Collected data
■ ■ ■ ■
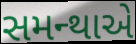
સમન્થાએ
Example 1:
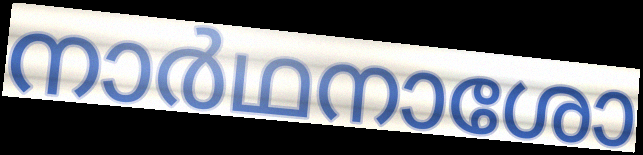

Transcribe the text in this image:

നാർഥനാശോ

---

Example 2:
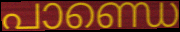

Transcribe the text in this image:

പാണ്ഡെ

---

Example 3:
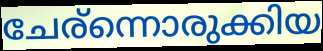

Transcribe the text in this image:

ചേര്ന്നൊരുക്കിയ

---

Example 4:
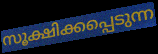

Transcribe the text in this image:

സൂക്ഷിക്കപ്പെടുന്ന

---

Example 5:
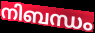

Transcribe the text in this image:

നിബന്ധം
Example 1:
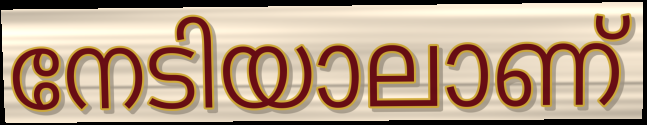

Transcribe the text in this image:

നേടിയാലാണ്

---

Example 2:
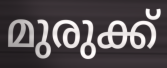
■ ■ ■ ■
§ **Aim of the task**: Extract every line above that contains the string "Example". Treat uppercase and lowercase letters as distinct.

§ **Task output**:
Example 1:
Example 2:
Example 3:
Example 4:
Example 5:
Example 1:
Example 2:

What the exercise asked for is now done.